Author: Luo Jia/Post editor: Zhang Handong

The evolution from segments to pages is a major advance in operating system memory abstraction. Page storage management is implemented by software and hardware. Software provides mapping and hardware speeds up address translation. In order to better design hardware, software pages are often required to meet certain data requirements.

This note attempts to tease out the page implementation process at the software level. It will cover allocation algorithms for large pages, alignment of physical addresses, compatible designs for multiple paging modes, and how to implement them using generics, modularity, and other modern language techniques.

It may not be clear, please bear with me.
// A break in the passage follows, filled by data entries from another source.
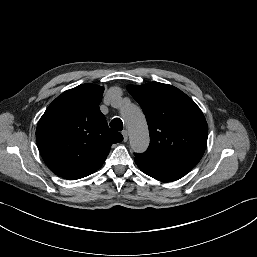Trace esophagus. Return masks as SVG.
<instances>
[{
	"instance_id": "esophagus-1",
	"label": "esophagus",
	"mask_w": 257,
	"mask_h": 257,
	"mask_svg": "<svg viewBox=\"0 0 257 257\" xmlns=\"http://www.w3.org/2000/svg\"><path fill=\"white\" fill-rule=\"evenodd\" d=\"M122 135H123V141H124V142H127V140H128V133H127V131H126V130H123V131H122Z\"/></svg>"
}]
</instances>
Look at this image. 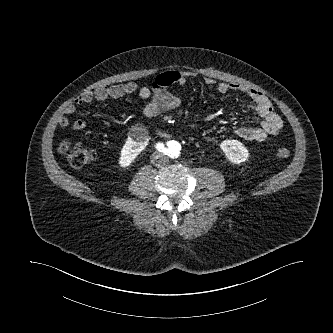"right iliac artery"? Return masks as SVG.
Masks as SVG:
<instances>
[{
  "label": "right iliac artery",
  "instance_id": "right-iliac-artery-1",
  "mask_svg": "<svg viewBox=\"0 0 333 333\" xmlns=\"http://www.w3.org/2000/svg\"><path fill=\"white\" fill-rule=\"evenodd\" d=\"M156 147L160 150V149L163 148V145L162 144H158Z\"/></svg>",
  "mask_w": 333,
  "mask_h": 333
}]
</instances>
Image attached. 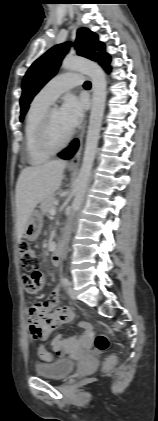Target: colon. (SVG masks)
<instances>
[{
	"label": "colon",
	"mask_w": 158,
	"mask_h": 421,
	"mask_svg": "<svg viewBox=\"0 0 158 421\" xmlns=\"http://www.w3.org/2000/svg\"><path fill=\"white\" fill-rule=\"evenodd\" d=\"M20 266L24 272V286L27 291L33 292L39 288V280L37 277L39 268V259L36 252L31 248L28 242L21 241L18 245ZM109 338L104 334H98L94 338V348L97 351H104L109 347ZM38 356L41 360L51 362L54 360V354L46 349L40 347L38 349ZM116 363L115 356H109L104 366L110 368Z\"/></svg>",
	"instance_id": "5ec220e1"
}]
</instances>
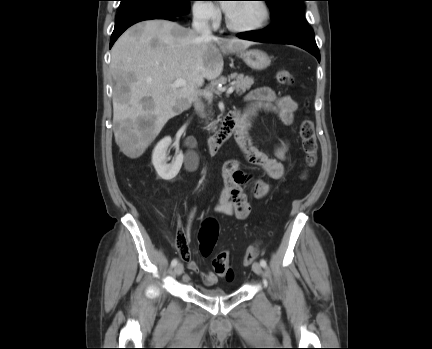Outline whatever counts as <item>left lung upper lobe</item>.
<instances>
[{"label": "left lung upper lobe", "instance_id": "1", "mask_svg": "<svg viewBox=\"0 0 432 349\" xmlns=\"http://www.w3.org/2000/svg\"><path fill=\"white\" fill-rule=\"evenodd\" d=\"M268 3L274 24H304L308 25L304 17L303 1L305 0H264ZM254 32V31H249Z\"/></svg>", "mask_w": 432, "mask_h": 349}]
</instances>
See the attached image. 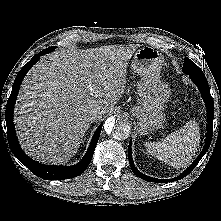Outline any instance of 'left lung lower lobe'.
I'll return each mask as SVG.
<instances>
[{
  "mask_svg": "<svg viewBox=\"0 0 221 221\" xmlns=\"http://www.w3.org/2000/svg\"><path fill=\"white\" fill-rule=\"evenodd\" d=\"M188 75L191 78V80L199 88L201 95L203 97V100L205 101L207 112H208V118H207L208 125H207L205 146H204L202 152L200 153V155L196 158V160L181 175H179L178 177H175L173 179L162 180V179H155V178L146 176L137 170V168L134 165L133 159H132L131 142H130L129 147H128V158H129L131 169L136 176H138L139 178H141L143 180H147V181H151V182H160V183H167V182H171V181H175V180H180V179L184 178L185 176H187L195 168V166L199 163L201 158L204 156V154L209 149V146H210L211 140H212V132H213V118H214L213 98L210 94L209 85H208L207 79L204 74H188Z\"/></svg>",
  "mask_w": 221,
  "mask_h": 221,
  "instance_id": "1",
  "label": "left lung lower lobe"
}]
</instances>
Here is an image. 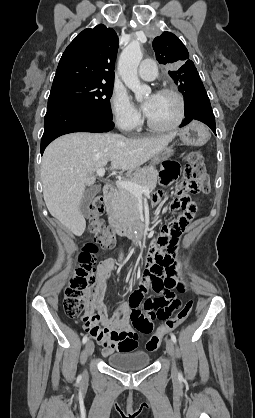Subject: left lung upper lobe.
<instances>
[{"label": "left lung upper lobe", "instance_id": "obj_1", "mask_svg": "<svg viewBox=\"0 0 255 418\" xmlns=\"http://www.w3.org/2000/svg\"><path fill=\"white\" fill-rule=\"evenodd\" d=\"M153 49L160 64L173 66V70L168 73L183 96L204 88L194 63L189 60L188 50L178 37L164 32L153 40Z\"/></svg>", "mask_w": 255, "mask_h": 418}]
</instances>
Large page allocation algorithm

Page storage system has the concept of “big page”. In some architectures, large pages require address alignment. That is, the physical address of a large page must be aligned to a specific level, and subsequent low-level page numbers and indexes are collectively used as longer indexes. This puts forward certain requirement to allocation algorithm.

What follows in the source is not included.